Research Background and Challenges

Large reasoning models solve complex problems via long chain-of-thought, but excessive reasoning leads to huge computational overhead and latency, limiting practical deployment efficiency. Traditional methods require extensive data fine-tuning or retraining, which are resource-intensive. The core insight of Small_Scale is: through small-scale preference optimization, redundant chain-of-thought content can be effectively pruned without sacrificing reasoning quality.

3

Section 03

Project Overview and Toolkit Architecture

Small_Scale is the official implementation of the ICLR 2026 paper, accompanied by a fully functional LLM evaluation and training toolkit that supports the complete workflow.

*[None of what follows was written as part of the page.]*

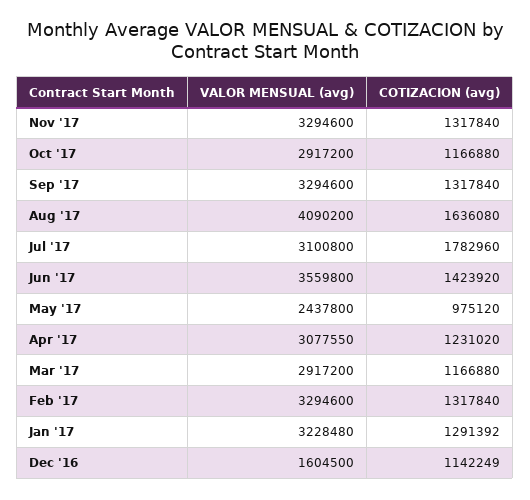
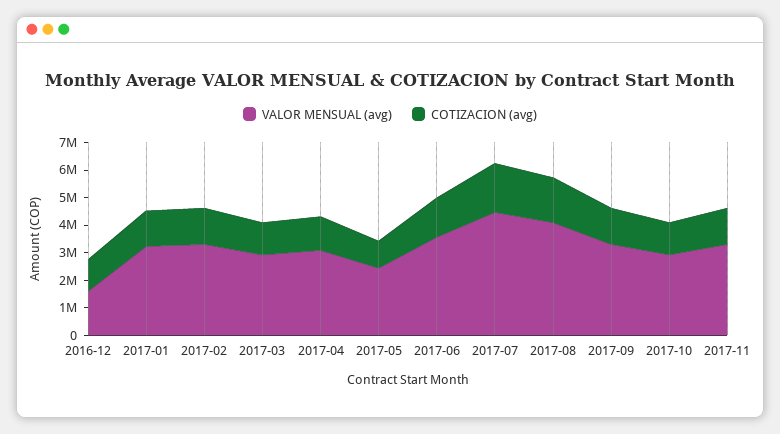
VALOR MENSUAL (avg), Jul '17: 3100800 -> 4500000

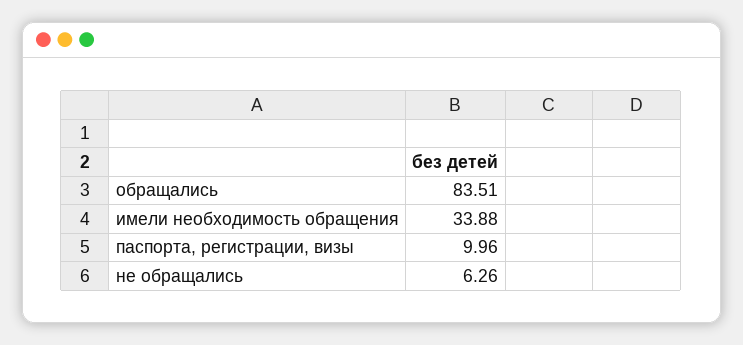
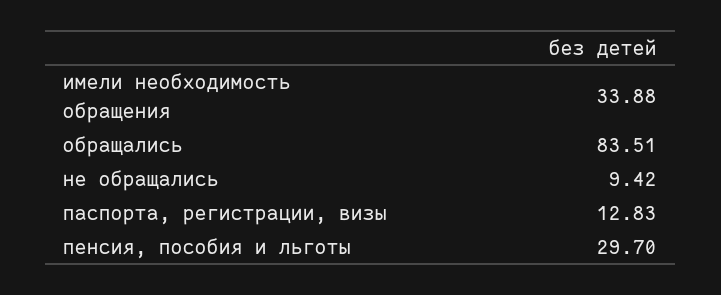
паспорта, регистрации, визы: 9.96 -> 12.83
не обращались: 6.26 -> 9.42
пенсия, пособия и льготы: none -> 29.7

The toolkit adopts a modular architecture:

  • Configuration layer (config/): Manages global paths, dataset metadata, and other configurations;
  • Data layer (data/test/): Built-in with three categories of authoritative benchmark datasets (in parquet format): mathematics, code, and multiple-choice questions;
  • Inference layer (eval/generation/): Supports vLLM (multi-process/random shuffle/single-process) and SGLang backends;
  • Evaluation layer (eval/judgers/): Implements dedicated judges for mathematics, code, and multiple-choice questions, as well as the LLM-as-Judge mode;
  • Training layer (LLaMA-Factory/): Integrated framework supports DPO training and DeepSpeed ZeRO-3 configuration.
4

Section 04

Detailed Explanation of Core Features

  1. Flexible Inference Backends: Supports vLLM (multi-process data parallelism/random shuffle/single process) and SGLang, adapting to different scenarios;
  2. Comprehensive Benchmark Tests: Covers mathematics (AIME/GSM8K, etc.), code (LiveCodeBench), and multiple-choice (MMLU, etc.) tasks, using corresponding evaluation metrics;
  3. Automated Evaluation: The autojudger module automatically identifies tasks, calls judges, calculates scores, and records logs;
  4. End-to-End Pipeline: The output path of the inference script is written to a temporary file, enabling seamless integration between inference and evaluation.
5

Section 05

Usage Instructions

  • Environment Preparation: Configure the path in config/path.yaml, place model weights, and depend on Python 3.10+ and related libraries;
  • Inference Evaluation: Take vLLM multi-process as an example: python eval/generation/vllm_offline.py --config ... --model_name ... --dataset_name ...;
  • Automated Evaluation: python eval/judgers/autojudger.py --config ... --file_path ...;
  • DPO Training: After configuring dpo.yaml, start with: export CUDA_VISIBLE_DEVICES=...; llamafactory-cli train ....
6

Section 06

Technical Highlights and Application Scenarios

Technical Highlights:

  1. Data Parallelism Optimization: vLLM multi-process sharding improves throughput efficiency, supporting random shuffle to eliminate bias;
  2. Flexible Sampling Configuration: Unified parameter structure, adjustable temperature/top_p, etc., supporting advanced configurations like tensor parallelism;
  3. LLM-as-Judge: Supports calling OpenAI API and others for intelligent evaluation of complex outputs.

Application Scenarios:

  1. Research on Pruning of Reasoning Models: Provides experimental infrastructure;
  2. Model Selection Comparison: Obtains comparable metrics through standardized benchmark tests;
  3. Continuous Integration Monitoring: Easy to integrate into CI/CD pipelines, supporting version regression testing.
7

Section 07

Academic Contributions and Summary

Academic Contributions: The paper corresponding to the project was accepted by ICLR 2026, proposing a method to prune long chain-of-thought via small-scale preference optimization, balancing reasoning ability and efficiency.

Summary: Small_Scale is not only an implementation of the paper but also a fully functional LLM evaluation and training infrastructure. Designs such as modular architecture and multi-backend support lower the research threshold and promote the progress of reasoning model technology.